Python merge dictionaries with custom merge function
我想合并两个字典A和B,这样结果包含:
- 其中的键对
- B的所有对,其中键对B是唯一的
- F(valuea,valueb),其中A和B中都存在相同的键
例如:
1 2 3 4 5 6 7 | def f(x, y): return x * y A = {1:1, 2:3} B = {7:3, 2:2} C = merge(A, B) |
输出:
1 | {1:1, 7:3, 2:6} |
号
感觉应该有一个很好的一行这样做。
使用字典视图来实现这一点;
1 2 3 4 5 6 | def merge(A, B, f): # Start with symmetric difference; keys either in A or B, but not both merged = {k: A.get(k, B.get(k)) for k in A.viewkeys() ^ B.viewkeys()} # Update with `f()` applied to the intersection merged.update({k: f(A[k], B[k]) for k in A.viewkeys() & B.viewkeys()}) return merged |
在python 3中,
上述
演示:
1 2 3 4 5 6 7 8 9 | >>> def f(x, y): ... return x * y ... >>> A = {1:1, 2:3} >>> B = {7:3, 2:2} >>> merge(A, B, f) {1: 1, 2: 6, 7: 3} >>> merge(A, B, lambda a, b: '{} merged with {}'.format(a, b)) {1: 1, 2: '3 merged with 2', 7: 3} |
号
下面是我在Python3中针对一般情况的解决方案代码。
我首先编写了merge函数,然后将其扩展到更一般的merge_with函数,它需要一个函数和各种数量的字典。如果这些字典中有任何重复的键,请将提供的函数应用于键重复的值。
合并函数可以使用merge_with函数重新定义,就像合并函数一样。名称合并是指将它们全部合并并保留最右边的值,如果有重复的值。mergel函数也是如此,它保持最左边。
这里的所有函数(merge、merge-with、mergel和merge)都是通用的,如果它们接受任意数量的字典参数。具体来说,merge_with必须将一个与要应用的数据兼容的函数作为参数。

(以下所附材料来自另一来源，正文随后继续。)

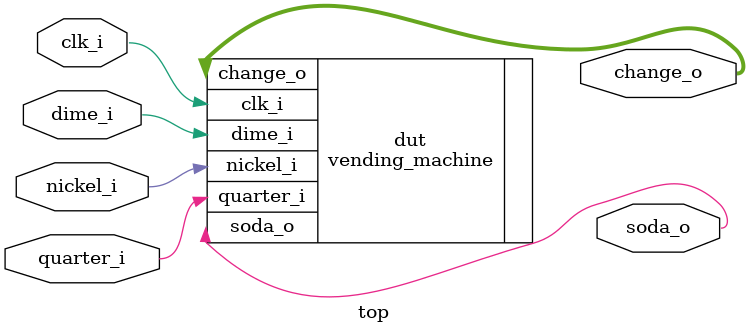
<source format=sv>
module top (
  // input
  input logic clk_i,
  input logic nickel_i,
  input logic dime_i,
  input logic quarter_i,

  // output
  output logic soda_o,
  output logic [2:0] change_o	
);

  vending_machine dut (
  	.clk_i (clk_i),
  	.nickel_i (nickel_i),
  	.dime_i (dime_i),
  	.quarter_i (quarter_i),
  	.soda_o (soda_o),
  	.change_o (change_o)
  );
endmodule : top

</source>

1 2 3 4 5 6 7 8 9 10 11 12 13 14 15 | from functools import reduce from operator import or_ def merge(*dicts): return { k: reduce(lambda d, x: x.get(k, d), dicts, None) for k in reduce(or_, map(lambda x: x.keys(), dicts), set()) } def merge_with(f, *dicts): return { k: (lambda x: f(*x) if len(x)>1 else x[0])([ d[k] for d in dicts if k in d ]) for k in reduce(or_, map(lambda x: x.keys(), dicts), set()) } mergel = lambda *dicts: merge_with(lambda *x: x[0], *dicts) merger = lambda *dicts: merge_with(lambda *x: x[-1], *dicts) |
。
测验
1 2 3 4 5 6 7 8 9 10 11 12 13 14 15 16 17 18 19 20 21 22 | >>> squares = { k:k*k for k in range(4) } >>> squares {0: 0, 1: 1, 2: 4, 3: 9} >>> cubes = { k:k**3 for k in range(2,6) } >>> cubes {2: 8, 3: 27, 4: 64, 5: 125} >>> merger(squares, cubes) {0: 0, 1: 1, 2: 8, 3: 27, 4: 64, 5: 125} >>> merger(cubes, squares) {0: 0, 1: 1, 2: 4, 3: 9, 4: 64, 5: 125} >>> mergel(squares, cubes) {0: 0, 1: 1, 2: 4, 3: 9, 4: 64, 5: 125} >>> mergel(cubes, squares) {0: 0, 1: 1, 2: 8, 3: 27, 4: 64, 5: 125} >>> merge(squares, cubes) {0: 0, 1: 1, 2: 8, 3: 27, 4: 64, 5: 125} >>> merge(cubes, squares) {0: 0, 1: 1, 2: 4, 3: 9, 4: 64, 5: 125} >>> merge_with(lambda x, y: x+y, squares, cubes) {0: 0, 1: 1, 2: 12, 3: 36, 4: 64, 5: 125} >>> merge_with(lambda x, y: x*y, squares, cubes) {0: 0, 1: 1, 2: 32, 3: 243, 4: 64, 5: 125} |
更新
在我写了以上内容之后,我发现还有另一种方法可以做到。
1 2 3 4 5 6 7 8 9 10 11 12 13 14 15 16 17 18 19 | from functools import reduce def merge(*dicts): return reduce(lambda d1, d2: reduce(lambda d, t: dict(list(d.items())+[t]), d2.items(), d1), dicts, {}) def merge_with(f, *dicts): return reduce(lambda d1, d2: reduce(lambda d, t: dict(list(d.items()) + [(t[0], f(d[t[0]], t[1]) if t[0] in d else t[1])]), d2.items(), d1), dicts, {}) mergel = lambda *dicts: merge_with(lambda x, y: x, *dicts) merger = lambda *dicts: merge_with(lambda x, y: y, *dicts) |
。
请注意,使用merge_with的mergel和merge的定义已经更改,新函数作为第一个参数。f函数现在必须是二进制的。上述测试仍然有效。下面还有一些测试来显示这些函数的一般性。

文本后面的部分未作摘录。